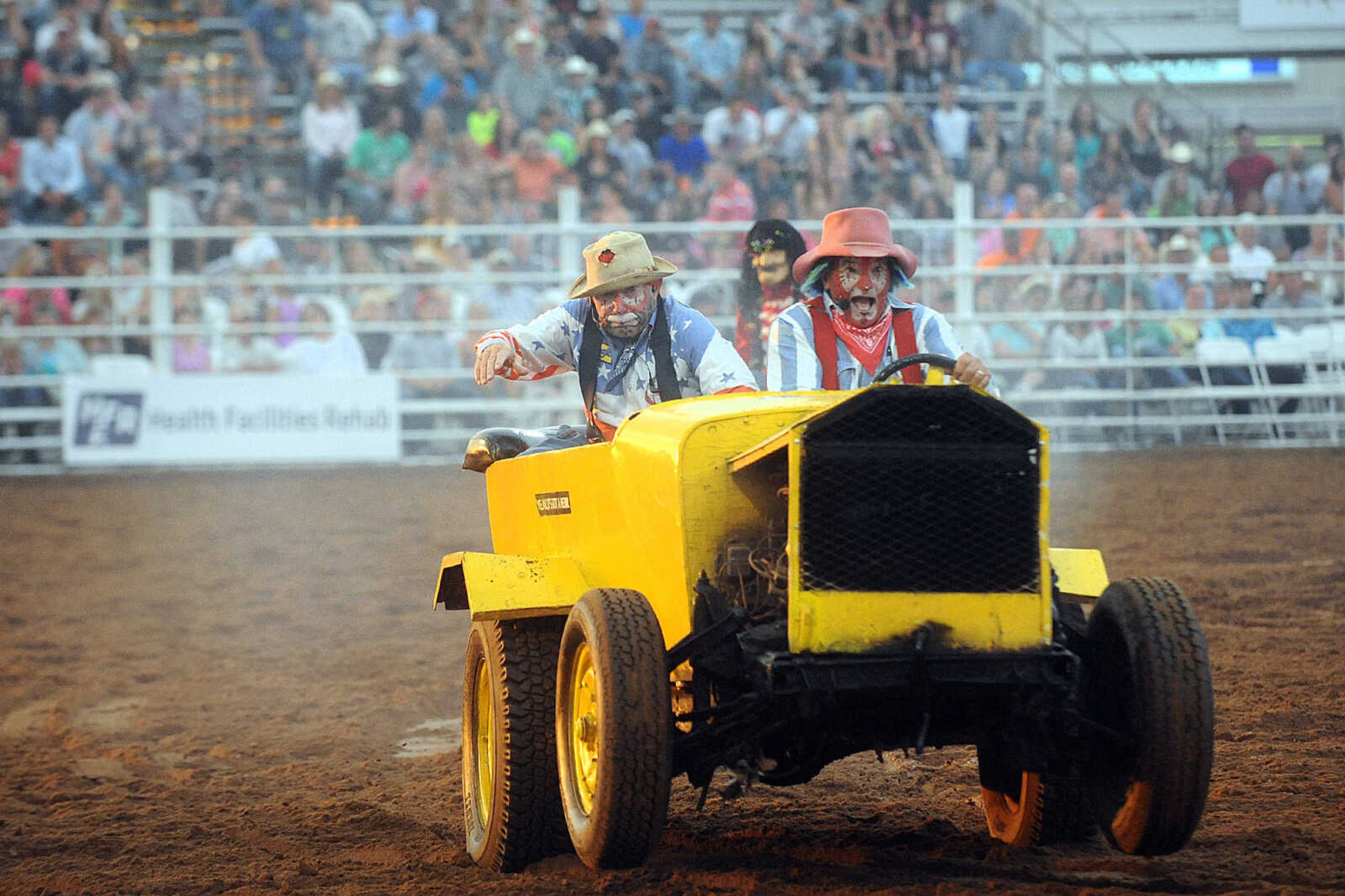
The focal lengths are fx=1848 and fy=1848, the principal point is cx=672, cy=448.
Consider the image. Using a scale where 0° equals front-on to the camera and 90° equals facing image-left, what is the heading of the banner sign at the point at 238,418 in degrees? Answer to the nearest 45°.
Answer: approximately 0°

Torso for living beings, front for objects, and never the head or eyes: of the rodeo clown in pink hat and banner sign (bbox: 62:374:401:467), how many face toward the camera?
2

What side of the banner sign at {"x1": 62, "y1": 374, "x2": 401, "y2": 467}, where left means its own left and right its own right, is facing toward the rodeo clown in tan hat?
front

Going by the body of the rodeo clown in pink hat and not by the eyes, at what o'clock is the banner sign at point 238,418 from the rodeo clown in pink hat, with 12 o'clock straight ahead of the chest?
The banner sign is roughly at 5 o'clock from the rodeo clown in pink hat.

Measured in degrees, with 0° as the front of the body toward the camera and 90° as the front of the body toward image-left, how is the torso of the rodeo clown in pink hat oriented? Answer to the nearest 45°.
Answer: approximately 0°

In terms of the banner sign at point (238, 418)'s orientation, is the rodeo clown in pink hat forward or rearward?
forward

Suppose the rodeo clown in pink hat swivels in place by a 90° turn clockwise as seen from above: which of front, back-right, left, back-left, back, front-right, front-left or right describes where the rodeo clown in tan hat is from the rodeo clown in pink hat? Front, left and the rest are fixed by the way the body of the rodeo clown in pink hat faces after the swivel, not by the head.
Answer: front

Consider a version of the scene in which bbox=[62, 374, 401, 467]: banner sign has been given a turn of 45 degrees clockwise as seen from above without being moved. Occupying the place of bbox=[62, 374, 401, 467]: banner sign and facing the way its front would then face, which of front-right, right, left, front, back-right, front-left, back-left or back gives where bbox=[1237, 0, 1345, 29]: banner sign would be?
back-left

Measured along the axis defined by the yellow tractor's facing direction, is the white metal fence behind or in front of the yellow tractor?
behind

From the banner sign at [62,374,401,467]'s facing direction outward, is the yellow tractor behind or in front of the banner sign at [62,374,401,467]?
in front

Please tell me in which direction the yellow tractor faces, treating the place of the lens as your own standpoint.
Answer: facing the viewer and to the right of the viewer

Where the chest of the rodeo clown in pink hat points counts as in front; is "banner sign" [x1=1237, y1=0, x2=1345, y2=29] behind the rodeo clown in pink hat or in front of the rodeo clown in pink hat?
behind
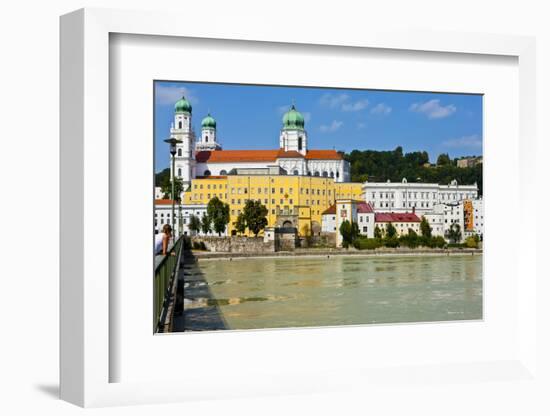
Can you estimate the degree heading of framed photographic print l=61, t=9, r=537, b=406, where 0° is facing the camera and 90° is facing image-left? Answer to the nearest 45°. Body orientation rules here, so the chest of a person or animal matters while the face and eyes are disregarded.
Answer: approximately 315°
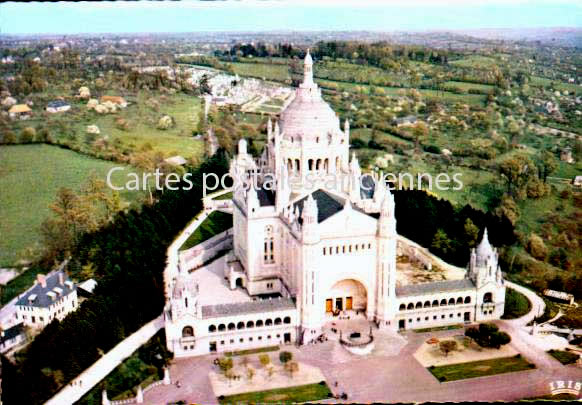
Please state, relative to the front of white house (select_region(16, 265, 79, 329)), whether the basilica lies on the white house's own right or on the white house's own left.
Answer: on the white house's own left

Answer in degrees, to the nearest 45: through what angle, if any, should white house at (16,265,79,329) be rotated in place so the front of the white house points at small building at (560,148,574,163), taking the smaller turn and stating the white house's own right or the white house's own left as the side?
approximately 45° to the white house's own left

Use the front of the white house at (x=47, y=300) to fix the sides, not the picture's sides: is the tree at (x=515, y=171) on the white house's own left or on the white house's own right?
on the white house's own left

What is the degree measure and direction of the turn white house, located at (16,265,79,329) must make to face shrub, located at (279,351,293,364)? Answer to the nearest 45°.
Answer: approximately 45° to its left

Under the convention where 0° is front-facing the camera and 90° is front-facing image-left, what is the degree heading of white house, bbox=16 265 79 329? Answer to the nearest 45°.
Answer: approximately 315°

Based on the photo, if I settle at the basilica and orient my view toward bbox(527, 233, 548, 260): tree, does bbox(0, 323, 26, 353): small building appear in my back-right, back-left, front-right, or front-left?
back-right

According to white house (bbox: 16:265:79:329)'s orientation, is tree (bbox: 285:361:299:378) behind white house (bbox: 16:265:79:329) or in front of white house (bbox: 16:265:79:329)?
in front

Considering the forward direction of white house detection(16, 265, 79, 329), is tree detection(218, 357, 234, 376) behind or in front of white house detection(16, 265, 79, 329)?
in front

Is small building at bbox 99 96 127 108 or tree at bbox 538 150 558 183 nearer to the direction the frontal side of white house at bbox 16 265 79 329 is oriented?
the tree

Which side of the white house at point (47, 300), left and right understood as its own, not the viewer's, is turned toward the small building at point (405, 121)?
left
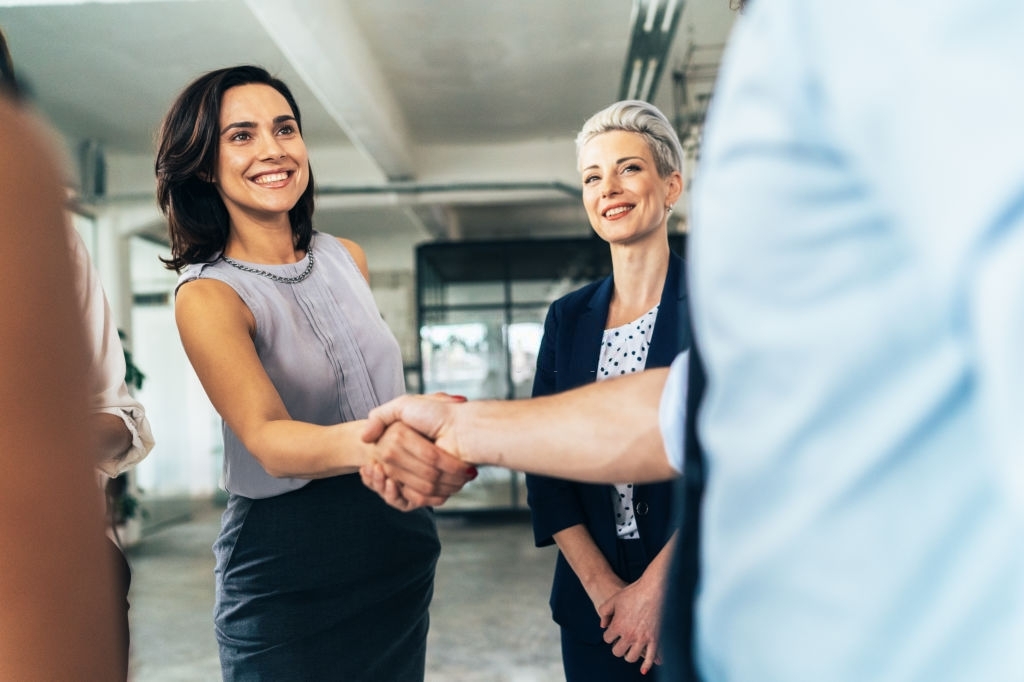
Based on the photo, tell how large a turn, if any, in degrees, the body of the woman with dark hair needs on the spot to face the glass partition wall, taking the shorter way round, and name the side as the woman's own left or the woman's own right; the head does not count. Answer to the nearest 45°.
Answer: approximately 135° to the woman's own left

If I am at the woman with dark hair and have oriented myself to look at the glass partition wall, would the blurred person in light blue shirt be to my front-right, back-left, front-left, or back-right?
back-right

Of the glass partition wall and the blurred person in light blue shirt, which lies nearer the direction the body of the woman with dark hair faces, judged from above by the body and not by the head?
the blurred person in light blue shirt

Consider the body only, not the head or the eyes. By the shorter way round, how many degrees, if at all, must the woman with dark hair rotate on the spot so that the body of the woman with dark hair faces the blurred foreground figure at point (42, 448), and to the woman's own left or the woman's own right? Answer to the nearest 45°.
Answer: approximately 45° to the woman's own right

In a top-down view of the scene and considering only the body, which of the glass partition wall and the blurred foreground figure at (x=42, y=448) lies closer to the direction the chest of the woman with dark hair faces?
the blurred foreground figure

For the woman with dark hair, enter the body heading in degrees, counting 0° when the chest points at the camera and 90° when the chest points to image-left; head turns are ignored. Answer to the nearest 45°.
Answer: approximately 315°
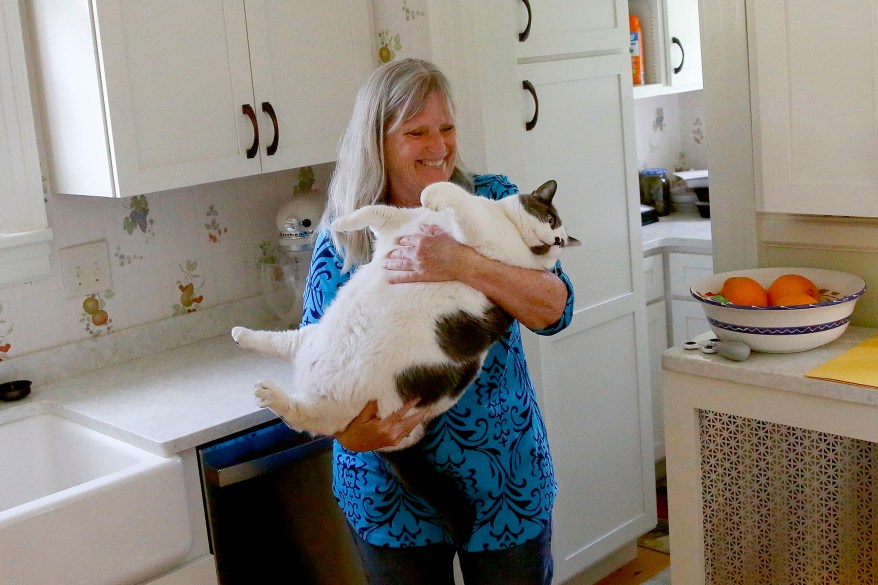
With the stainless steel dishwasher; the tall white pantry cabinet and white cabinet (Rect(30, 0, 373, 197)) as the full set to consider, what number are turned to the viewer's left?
0

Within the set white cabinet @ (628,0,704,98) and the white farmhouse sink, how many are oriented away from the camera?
0

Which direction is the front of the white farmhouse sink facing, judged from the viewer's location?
facing the viewer and to the right of the viewer

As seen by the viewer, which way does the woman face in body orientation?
toward the camera

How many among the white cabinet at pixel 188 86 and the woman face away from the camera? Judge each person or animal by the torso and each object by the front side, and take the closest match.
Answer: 0

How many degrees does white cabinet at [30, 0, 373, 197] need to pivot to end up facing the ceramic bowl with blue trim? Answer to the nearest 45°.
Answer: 0° — it already faces it

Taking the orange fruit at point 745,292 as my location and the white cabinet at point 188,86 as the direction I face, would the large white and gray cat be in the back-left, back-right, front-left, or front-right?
front-left

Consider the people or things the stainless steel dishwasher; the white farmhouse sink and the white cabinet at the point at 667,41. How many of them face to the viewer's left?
0

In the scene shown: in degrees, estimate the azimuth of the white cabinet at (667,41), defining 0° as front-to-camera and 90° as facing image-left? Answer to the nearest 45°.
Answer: approximately 315°
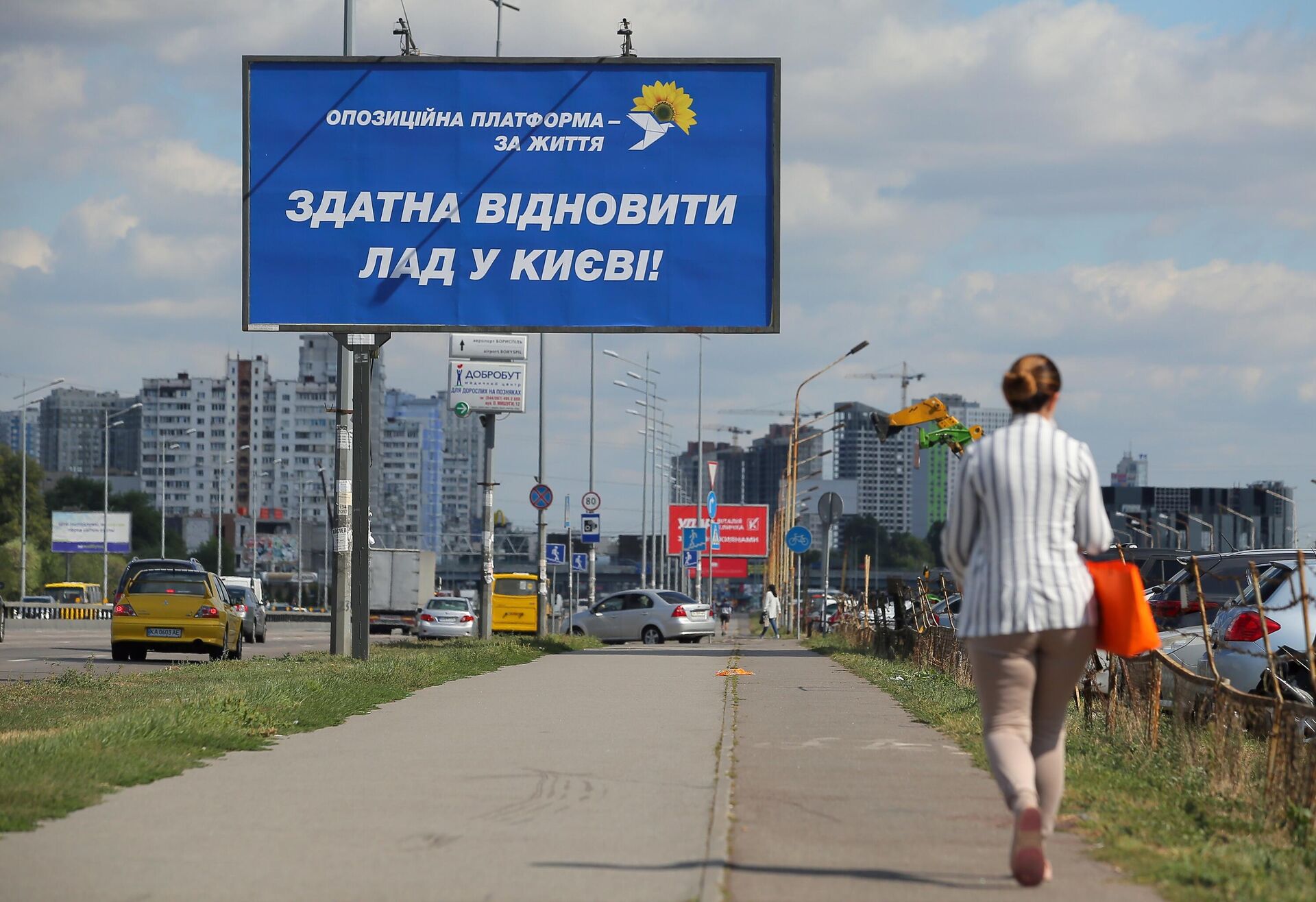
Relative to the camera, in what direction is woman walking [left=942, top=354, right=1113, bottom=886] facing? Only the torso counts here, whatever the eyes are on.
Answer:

++++++++

• **Work request**: Format every line of the items above as a numbered list, leaving out the blank lines. Don't include the pictures.

• **Output of the task**:
1. The focal lengths are fx=1848 and fy=1848, the principal point is cx=672, cy=448.
2. Consider the image. Using a scale where 0° equals front-on to the camera and 90° equals facing image-left, what is the heading of the banner sign at the point at 238,418 in degrees? Answer to the nearest 45°.
3. Answer: approximately 0°
4. Torso for living beings, front for objects, and never the head or eyes: of the rodeo clown in pink hat and banner sign (bbox: 62:374:401:467), how many face toward the camera?
5. 2
6. What side of the banner sign at {"x1": 62, "y1": 374, "x2": 401, "y2": 467}, where left means its own left and right its own right, is facing toward the rodeo clown in tan hat?
7. front
8. Going by the body of the rodeo clown in pink hat and not by the eyes, at what o'clock is the banner sign at point 238,418 from the rodeo clown in pink hat, with 12 o'clock straight ahead of the chest?
9. The banner sign is roughly at 5 o'clock from the rodeo clown in pink hat.
10. Measured in degrees, with 0° as the front of the body toward the camera and 90° as the front of the body toward image-left, how is the torso of the rodeo clown in pink hat oriented? Answer to the nearest 45°.
11. Answer: approximately 0°
12. In terms of the banner sign at point (238, 418)'s orientation, is the rodeo clown in pink hat forward or rearward?
13. forward
14. Suppose the rodeo clown in pink hat swivels in place by a 90° turn clockwise as seen from above: which of front, back-right, left, back-left, back, front-right, front-left or right describes where the rodeo clown in tan hat is from the rodeo clown in pink hat? Front, left and the rest are fixed by the way the body of the rodeo clown in pink hat faces after the swivel, not by the head.
15. Answer: front
16. Consider a version of the scene in which bbox=[62, 374, 401, 467]: banner sign has been given a turn of 45 degrees clockwise as seen from above without being moved. Occupying the place of bbox=[62, 374, 401, 467]: banner sign and facing the way its front would then face, which of front-right, right, left, front, back-right, front-left, back-left or back gives where bbox=[1237, 0, 1345, 29]: banner sign would be?
17. back-left
18. Measured along the axis defined by the yellow tractor's facing direction, is the white metal fence behind or in front of the yellow tractor?
19. behind
20. From the banner sign at [62,374,401,467]'s facing direction outward, is the yellow tractor behind or in front of the banner sign at [62,374,401,467]?
21. in front
22. Please tell me in which direction the yellow tractor faces, treating the place of the lens as your own standpoint.
23. Answer: facing the viewer and to the right of the viewer
24. Where the chest of the rodeo clown in pink hat points counts as in front; is "banner sign" [x1=1237, y1=0, x2=1345, y2=29] behind the rodeo clown in pink hat or in front of the rodeo clown in pink hat?
25. behind
26. Can you estimate the degree heading of framed photographic print l=61, t=9, r=537, b=406, where 0° is facing the camera and 90° is facing image-left? Answer to the nearest 45°. Body orientation rules here, so the chest of a person or animal matters while the face and eyes are disregarded.
27. Answer: approximately 315°
28. Please state, relative to the front of white house (select_region(16, 265, 79, 329)), whether the basilica lies on the white house's own right or on the white house's own left.
29. Answer: on the white house's own left
30. Answer in degrees, to the nearest 45: through what angle, if any, should white house at (16,265,79,329) be rotated in place so the front of the white house points at small building at (560,148,574,163), taking the smaller turn and stating the white house's own right or the white house's own left as the side?
31. approximately 45° to the white house's own left
32. Use the front of the white house at (x=47, y=300) to fix the sides, not the picture's sides: is the tree at (x=515, y=171) on the white house's own left or on the white house's own right?
33. on the white house's own left
34. What is the degree measure and direction of the turn white house, located at (16,265,79,329) must make to face shrub, located at (279,351,293,364)? Answer to the nearest 45°.
35. Answer: approximately 45° to its left
36. Under the convention where 0° is front-facing the camera and 90° is front-facing image-left, what is the degree heading of white house, bbox=16 265 79 329? Answer to the nearest 45°.
37. Answer: approximately 315°
38. Based on the photo, if I settle at the basilica and orient my view toward bbox(527, 233, 548, 260): tree, does bbox(0, 323, 26, 353): small building appear in my back-right, back-left, front-right, or front-left?
39. back-right
40. According to white house (bbox: 16:265:79:329)'s orientation, is tree (bbox: 285:361:299:378) behind white house (bbox: 16:265:79:329) or in front of white house (bbox: 16:265:79:329)?
41. in front
42. Considering the forward direction of white house detection(16, 265, 79, 329), is tree detection(218, 357, 234, 376) behind or in front of white house detection(16, 265, 79, 329)?
43. in front
44. Is small building at bbox 99 96 127 108 or tree at bbox 538 150 558 183 nearer to the direction the frontal side of white house at bbox 16 265 79 329 is oriented?
45. the tree
46. Which side of the white house at point (47, 300), left and right understood as its own, not the viewer's, is turned toward the small building at point (405, 121)?
47. left
48. Based on the photo, tell how large a turn, if any, in degrees, the body of the woman with dark hair needs on the spot to face the glass partition wall, taking the shorter way round, and name the side as the woman's own left or the woman's own right; the head does not count. Answer to the nearest 45°.
49. Answer: approximately 135° to the woman's own left
50. If I am at the woman with dark hair and have oriented myself to look at the glass partition wall, would the blurred person in light blue shirt be to my front-right, back-left, front-left, or back-right?
51. back-right
52. Of the glass partition wall and the blurred person in light blue shirt, which lies nearer the direction the body of the woman with dark hair faces, judged from above by the body and not by the head?
53. the blurred person in light blue shirt
54. Consider the body only, not the head or the eyes. By the shorter way round, how many degrees, if at all, must the woman with dark hair rotate on the spot so that the body of the woman with dark hair faces the blurred foreground figure at point (42, 448), and to the woman's own left or the woman's own right? Answer to the nearest 45°.
55. Answer: approximately 45° to the woman's own right
56. In a top-down view of the scene and considering only the body, which of the glass partition wall and the blurred foreground figure at (x=42, y=448) lies closer to the direction the chest of the woman with dark hair faces?
57. the blurred foreground figure
58. For the woman with dark hair, enter the body heading in degrees, counting 0° when the chest points at the camera and 90° when the chest points to image-left; head turns are ignored. Answer to the nearest 45°.
59. Answer: approximately 315°
60. With the stainless steel dishwasher; the tall white pantry cabinet and white cabinet (Rect(30, 0, 373, 197)) as the full set to consider, what number are turned to the viewer's left?
61. 0
62. Within the set white cabinet @ (628,0,704,98) and the white farmhouse sink, how many are oriented away from the camera?
63. 0
64. Which direction is the front of the white farmhouse sink facing, judged from the viewer's location?
65. facing the viewer and to the right of the viewer
66. As seen by the viewer, which way does the woman face in body orientation?
67. toward the camera
68. How many among the white cabinet at pixel 188 86 and the woman face away from the camera? Judge each person or animal by the torso and each object by the front side, and take the closest match.
69. Answer: 0
70. How many degrees does white cabinet at [30, 0, 373, 197] need to pivot to end up facing the ceramic bowl with blue trim? Answer to the nearest 45°.
71. Answer: 0° — it already faces it
72. Taking the orange fruit at point 745,292 as my location and the white cabinet at point 188,86 as the direction I face, would the large white and gray cat be in the back-left, back-right, front-left, or front-right?
73. front-left
74. Consider the people or things the stainless steel dishwasher; the white farmhouse sink and the white cabinet at the point at 667,41. How many of them face to the viewer's left?
75. 0
76. In the scene shown: in degrees, estimate the azimuth of the white cabinet at (667,41), defining 0° as front-to-camera and 90° as facing image-left? Answer to the nearest 45°.
77. Answer: approximately 315°
78. Relative to the camera, in what direction is woman walking [left=942, top=354, right=1113, bottom=886] facing? Only the torso counts here, whatever the eyes are on.
79. Answer:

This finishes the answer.